## BRIEF 1:
Say whether each statement below agrees with the forum thread on the Grande engine that dies under braking, answering yes or no and quoting the deciding words. (a) One reply calls the switches cheap and easy to swap out. (b) One poster says diagnosing the problem on a v1 microcar took an hour. (c) The final poster says he enjoys wiring up electronics.
## BRIEF 2:
Proceed with the forum thread on the Grande engine that dies under braking, continuing after its last sentence.

Hooked the terminals together.

Re: Grande engine dies when brake is applied

so you’ve hardwired your brake light off?

if that’s what you did and the bike is running, i don’t think it’s the switches that are your problem.

it’s gonna be in the brake light wiring or corrosion on the bulb socket itself.

Re: Grande engine dies when brake is applied

Adam

The switches are cheap and a good failure point on 40yr old bikes. Super easy to swap out too so I like starting there. It will also let you know if it isn't the switches themselves but that the issues is localized to the brake circuit so you don't chase gremlins around other circuits.

Re: Grande engine dies when brake is applied

use a bit of logic to solve the problem.

so first we’ll do a resting “on” brake switch. in these systems where the other side of the ignition comes in on one side of the switch and ground is on the other side of the switch, a bad switch would keep the bike from running at all because the other side of the ignition is not being grounded.

but, that’s not the case here. the bike runs until the switch is pulled and the connection between the other side of the ignition coil and ground has been broken. when this connection is broken, the other side of the ignition coil now must run back through the wiring to the brake light bulb and pick up its ground after bypassing through the bulb.

now if the other side of the ignition coil can’t get to ground because bulb is burnt out or the wiring back to the bulb is bad or there is a dirty ground for the bulb socket, then the bike will die when the brake is pulled. i bet if you disconnect those two spade terminals your bike will still die right now even with out the bad switch in the system at all.

it happened to us on a v1 microcar after a complete rewire. it took me all of 5 minutes one afternoon to tell my pal how to diagnose it and once we replaced the complete tail light with a new bulb housing, everything worked fine. (edited)

Re: Grande engine dies when brake is applied

Meh, you are the electrical engineer. I am just some dope that gets his bike moving after breaking down. And that was the fix for me. And if I can get the bike moving and all I lose is a brake light then I'm fine with that. I do love some of the OCD level of folks on here that like to rewire bikes so it can have all the little bits working.

I hate wiring up electronics. I also hate the huge bird's-nest of wiring they put into some of these bikes, like tomos. I have hardwired bikes that run great forever. And not having any real electrical training I don understand the need for so much redundancy of wiring. But that is just my own ignorance.

Records from a collection
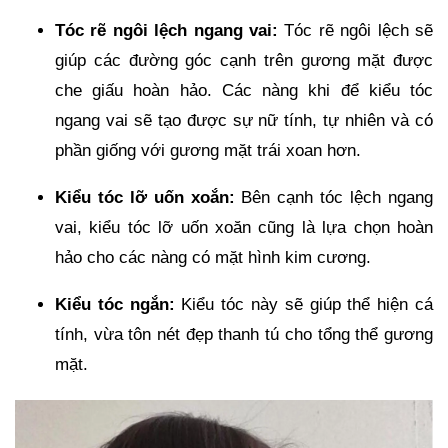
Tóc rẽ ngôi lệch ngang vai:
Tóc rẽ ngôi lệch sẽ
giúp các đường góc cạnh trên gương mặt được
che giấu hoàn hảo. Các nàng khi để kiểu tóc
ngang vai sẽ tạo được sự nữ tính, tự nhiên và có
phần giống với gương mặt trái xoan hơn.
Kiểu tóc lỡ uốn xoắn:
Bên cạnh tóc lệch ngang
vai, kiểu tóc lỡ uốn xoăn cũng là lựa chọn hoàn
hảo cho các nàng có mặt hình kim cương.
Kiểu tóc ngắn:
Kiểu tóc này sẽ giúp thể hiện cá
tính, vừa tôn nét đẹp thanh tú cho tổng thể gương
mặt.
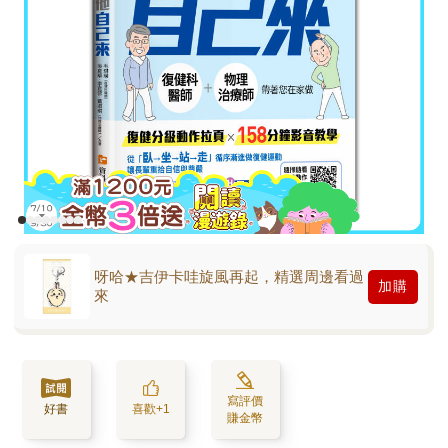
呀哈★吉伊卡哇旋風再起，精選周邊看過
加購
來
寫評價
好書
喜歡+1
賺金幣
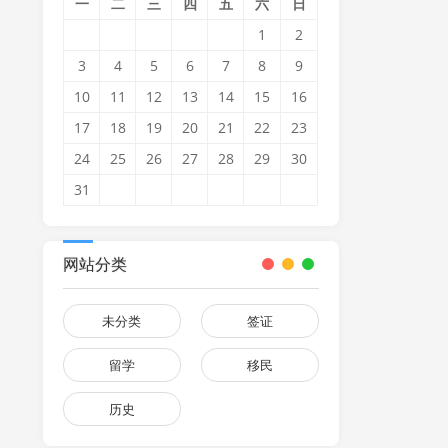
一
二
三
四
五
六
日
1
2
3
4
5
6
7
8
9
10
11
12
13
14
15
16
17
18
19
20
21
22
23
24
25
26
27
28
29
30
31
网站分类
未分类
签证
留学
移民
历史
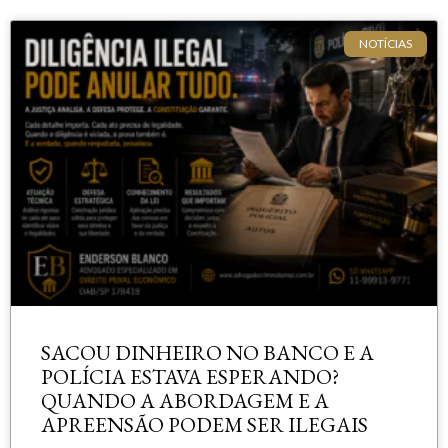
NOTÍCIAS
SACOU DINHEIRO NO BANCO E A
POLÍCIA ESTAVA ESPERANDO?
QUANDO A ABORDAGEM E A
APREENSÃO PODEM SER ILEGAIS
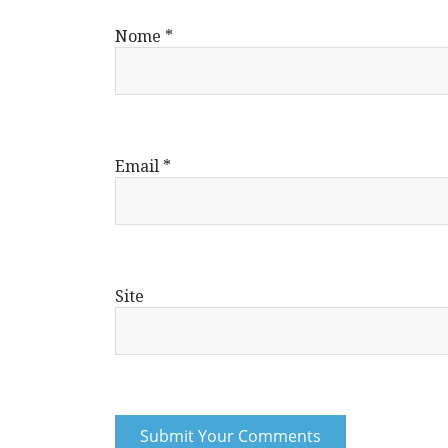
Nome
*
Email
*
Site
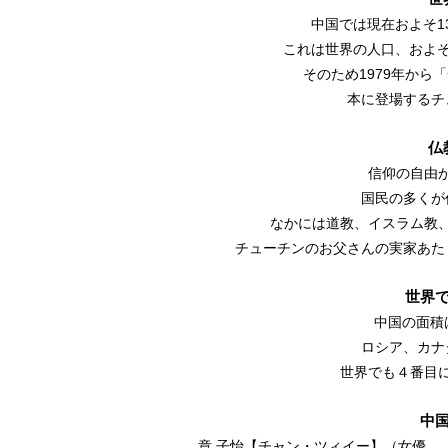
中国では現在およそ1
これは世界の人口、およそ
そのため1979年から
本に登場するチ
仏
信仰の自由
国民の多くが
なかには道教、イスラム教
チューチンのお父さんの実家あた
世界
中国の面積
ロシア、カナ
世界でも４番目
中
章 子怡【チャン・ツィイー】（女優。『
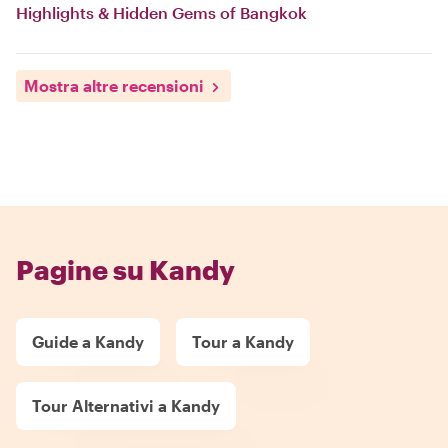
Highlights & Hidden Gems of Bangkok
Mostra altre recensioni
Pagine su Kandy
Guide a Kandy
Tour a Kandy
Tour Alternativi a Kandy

## YOUR RESPONSE 1:
(a) Yes: "The switches are cheap and a good failure point on 40yr old bikes. Super easy to swap out too"
(b) No: "it took me all of 5 minutes one afternoon to tell my pal how to diagnose it"
(c) No: "I hate wiring up electronics."

## YOUR RESPONSE 2:
Re: Grande engine dies when brake is applied

> Jay Rivett wrote:

> -------------------------------------------------------

> Meh, you are the electrical engineer. I am just some dope that gets his

> bike moving after breaking down. And that was the fix for me. And if I

> can get the bike moving and all I lose is a brake light then I'm fine

> with that. I do love some of the OCD level of folks on here that like

> to rewire bikes so it can have all the little bits working.

>

> I hate wiring up electronics. I also hate the huge bird's-nest of

> wiring they put into some of these bikes, like tomos. I have hardwired

> bikes that run great forever. And not having any real electrical

> training I don understand the need for so much redundancy of wiring.

> But that is just my own ignorance.

don’t fool yourself, i’m not an electrical engineer.

i just like to solve the problem correctly instead of doing some sort of quick fix if i have the time and tools.

it ain’t hard if you care about winning.

Re: Grande engine dies when brake is applied

🦺🥇b to the MOPO 🚨🚨🚨 eff /

I don't think I've ever seen a redundant circuit on a moped, at least as I understand the term as an EE that works on spacecraft (where redundant systems are the norm).

It's best to find the true root cause of the problem before you buy new parts which may or may not make a difference.

Re: Grande engine dies when brake is applied

Justin Begor /

With both the switches killing the engine, and the bulb socket not being corroded, it should be in the wiring. Somewhere.

I did find a ground under the rear fender that was disconnected. I bolted it back on and no rear lights at all. So, with all that taken into account. It should be in the wiring somewhere.